§ TASK:
Read the section on MDP-based modeling and decide whether each statement agrees with it: (a) The proposed MDP model uses only the BBA version. (b) The proposed MDP model captures VM scaling at the database layer. (c) The reward models in the earlier works include CPU and RAM utilization. Answer yes or no for each and quote the words from the section that settle it.

§ TEXT SHOWN:
━━━━━━━━━━━━━━━━

3.3 MDP-based modeling with PMC

The works that align with the proposed study can be referred to [19, 20] and Naskos et al. [21]. They utilized MDP to specify and analyze the cloud resource elasticity in terms of latency violations, deployment costs, and security attacks respectively. Two types of MDP have been proposed in their works, namely, Simple and Advanced. The Simple model utilized a BBA approach while the Advanced utilized a BBS approach. On the other hand, our proposed MDP model adopts only the BBA version of the MDP model since our focus is on the comparison between MDP and DTMC, rather than the types of MDP. Our MDP model has several significant differences which can be viewed from the layer, parameters, and reward perspectives. In terms of layer, our MDP model captures the VM scaling at the infrastructure layer rather than the database layer. Additionally, we include three additional parameters into the model (i.e., CPU utilization, allocated RAM, and application latency) to drive the scaling decision-making process while they only consider the number of VMs and latency. When it comes to rewards, we have implemented a reward model that encompasses various metrics. These metrics include response time, latency, CPU utilization, RAM utilization, as well as latency violations occurring during both under-provision and over-provision events. In contrast, their reward models solely focus on capturing latency violations during these two events.

━━━━━━━━━━━━━━━━

Records from a collection
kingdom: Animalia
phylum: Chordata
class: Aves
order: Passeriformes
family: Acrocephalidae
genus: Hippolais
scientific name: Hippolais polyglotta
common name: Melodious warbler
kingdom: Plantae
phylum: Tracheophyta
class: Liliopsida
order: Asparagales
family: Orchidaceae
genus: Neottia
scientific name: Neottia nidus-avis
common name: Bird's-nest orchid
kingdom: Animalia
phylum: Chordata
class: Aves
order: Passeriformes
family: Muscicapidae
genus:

━━━━━━━━━━━━━━━━

§ RESULT BELOW:
(a) Yes: "our proposed MDP model adopts only the BBA version of the MDP model"
(b) No: "our MDP model captures the VM scaling at the infrastructure layer rather than the database layer"
(c) No: "their reward models solely focus on capturing latency violations during these two events"